Hi you, how have you been up to?

I hope you are feeling well today and forever. 

You, who (at this point - hopefully forever) makes me feel that I will never regret my decision to choose you as my life partner. I know, you might be not reading my writing here but I just want to be sweeter this time by telling the world know how my feeling exactly to you, how precious you are in my life. 

It just has been 9 month since our wedding, and my love for you start growing passionately as you are so loving and have sincere personality that I did not even notice when we were in boy-girl friends relationship back then. And right now, with our current living, we are apart by distance Bandung - Rangkasbitung, I feel that your presence successfully affected my life.

Somehow I can't imagine how that a long distance marriage is existing. I just really can't.
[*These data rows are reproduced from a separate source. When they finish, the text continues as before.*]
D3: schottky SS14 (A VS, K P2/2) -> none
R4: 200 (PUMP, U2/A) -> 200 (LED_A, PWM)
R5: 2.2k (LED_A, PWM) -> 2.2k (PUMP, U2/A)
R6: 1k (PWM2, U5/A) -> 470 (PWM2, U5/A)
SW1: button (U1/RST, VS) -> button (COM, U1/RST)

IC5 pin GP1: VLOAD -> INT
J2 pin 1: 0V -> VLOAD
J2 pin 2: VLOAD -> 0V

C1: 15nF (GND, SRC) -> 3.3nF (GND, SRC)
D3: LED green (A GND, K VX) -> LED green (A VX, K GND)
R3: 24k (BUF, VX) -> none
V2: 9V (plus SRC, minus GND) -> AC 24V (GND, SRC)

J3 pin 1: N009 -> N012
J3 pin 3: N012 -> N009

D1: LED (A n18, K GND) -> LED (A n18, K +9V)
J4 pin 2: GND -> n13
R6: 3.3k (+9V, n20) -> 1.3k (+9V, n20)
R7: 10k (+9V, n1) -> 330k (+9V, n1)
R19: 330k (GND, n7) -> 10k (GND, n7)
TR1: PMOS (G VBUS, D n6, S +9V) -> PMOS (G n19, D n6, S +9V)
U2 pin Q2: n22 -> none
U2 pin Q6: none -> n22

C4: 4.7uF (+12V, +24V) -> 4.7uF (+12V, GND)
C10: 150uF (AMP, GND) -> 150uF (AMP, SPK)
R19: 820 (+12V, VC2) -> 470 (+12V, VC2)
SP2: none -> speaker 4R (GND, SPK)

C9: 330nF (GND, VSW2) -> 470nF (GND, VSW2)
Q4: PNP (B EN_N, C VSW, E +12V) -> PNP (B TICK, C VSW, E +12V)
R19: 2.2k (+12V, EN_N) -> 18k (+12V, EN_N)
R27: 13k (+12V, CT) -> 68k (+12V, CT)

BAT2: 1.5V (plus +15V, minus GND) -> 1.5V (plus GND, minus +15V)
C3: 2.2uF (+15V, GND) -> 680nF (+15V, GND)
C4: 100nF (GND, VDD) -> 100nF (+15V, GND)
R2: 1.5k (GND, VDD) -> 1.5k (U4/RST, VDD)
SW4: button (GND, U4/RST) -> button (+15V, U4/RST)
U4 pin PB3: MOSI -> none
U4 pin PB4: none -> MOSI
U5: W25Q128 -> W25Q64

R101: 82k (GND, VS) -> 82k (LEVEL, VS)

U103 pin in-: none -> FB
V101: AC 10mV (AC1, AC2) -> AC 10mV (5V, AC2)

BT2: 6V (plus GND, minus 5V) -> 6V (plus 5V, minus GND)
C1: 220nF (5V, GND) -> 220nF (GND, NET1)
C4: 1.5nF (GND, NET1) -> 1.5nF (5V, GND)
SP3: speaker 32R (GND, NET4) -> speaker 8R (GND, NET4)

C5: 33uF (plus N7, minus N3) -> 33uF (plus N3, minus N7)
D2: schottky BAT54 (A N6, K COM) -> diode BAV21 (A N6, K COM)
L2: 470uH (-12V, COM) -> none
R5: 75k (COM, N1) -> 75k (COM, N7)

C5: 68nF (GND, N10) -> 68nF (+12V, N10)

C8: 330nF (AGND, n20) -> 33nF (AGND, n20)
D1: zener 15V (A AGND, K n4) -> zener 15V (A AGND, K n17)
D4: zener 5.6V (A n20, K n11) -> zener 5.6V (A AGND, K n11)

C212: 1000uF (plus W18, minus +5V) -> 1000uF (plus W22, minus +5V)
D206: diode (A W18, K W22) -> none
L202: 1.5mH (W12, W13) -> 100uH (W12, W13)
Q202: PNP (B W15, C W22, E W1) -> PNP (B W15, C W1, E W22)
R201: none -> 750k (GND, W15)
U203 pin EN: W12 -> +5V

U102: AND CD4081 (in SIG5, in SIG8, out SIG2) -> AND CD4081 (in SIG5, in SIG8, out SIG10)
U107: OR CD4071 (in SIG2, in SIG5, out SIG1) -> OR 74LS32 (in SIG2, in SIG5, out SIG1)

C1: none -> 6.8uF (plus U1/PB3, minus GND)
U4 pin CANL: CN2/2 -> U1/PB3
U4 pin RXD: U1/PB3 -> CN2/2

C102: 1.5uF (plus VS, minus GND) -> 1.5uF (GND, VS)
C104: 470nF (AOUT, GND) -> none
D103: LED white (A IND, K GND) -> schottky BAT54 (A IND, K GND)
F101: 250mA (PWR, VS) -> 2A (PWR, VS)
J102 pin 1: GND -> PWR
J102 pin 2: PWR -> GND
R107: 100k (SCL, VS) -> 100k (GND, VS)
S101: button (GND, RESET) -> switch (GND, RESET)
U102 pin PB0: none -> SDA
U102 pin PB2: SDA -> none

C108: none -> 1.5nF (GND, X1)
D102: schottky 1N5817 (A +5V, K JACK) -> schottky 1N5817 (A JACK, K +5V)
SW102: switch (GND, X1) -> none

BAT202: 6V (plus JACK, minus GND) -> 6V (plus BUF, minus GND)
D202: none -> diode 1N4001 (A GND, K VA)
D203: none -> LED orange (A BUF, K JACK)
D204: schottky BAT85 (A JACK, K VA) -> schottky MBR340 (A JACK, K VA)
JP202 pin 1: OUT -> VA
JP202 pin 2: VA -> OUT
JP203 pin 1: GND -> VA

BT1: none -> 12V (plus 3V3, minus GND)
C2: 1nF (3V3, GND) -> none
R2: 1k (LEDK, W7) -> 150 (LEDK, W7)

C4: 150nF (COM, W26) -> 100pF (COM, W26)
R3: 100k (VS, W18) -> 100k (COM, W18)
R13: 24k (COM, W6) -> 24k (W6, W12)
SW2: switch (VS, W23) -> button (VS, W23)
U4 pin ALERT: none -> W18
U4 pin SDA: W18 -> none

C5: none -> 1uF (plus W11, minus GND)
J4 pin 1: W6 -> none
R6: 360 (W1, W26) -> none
Being apart with you like this with only for a month is really exhausted, even though you never skipped a routine night calls and texts but they are really never enough. I am longing for more. Okay, call me possessive or clingy or whatever but it's damn true.

You know what is the most I am longing for? I am longing for the feeling of being secure and loved with you right beside me physically and mentally, I am longing for the hugs, kisses, words, and everything you do. The way you do everything for me is so powerful, full of affection. It convince that no one ever and will ever love me this much like the way you do. 

The fact that you always try your best to put my happiness as your priority. I knew, no matter you mad at me it’s for the sake of my better life. I knew, with you I have changed to be someone better in quality. I knew, you always trust me no matter life drag us to the lowest ground. As you handle everything with care, including my heart, I knew you love me and I feel blessed.  

I am homesick. And I miss you right now. 

Thank you for choosing me, I am forever happy wife.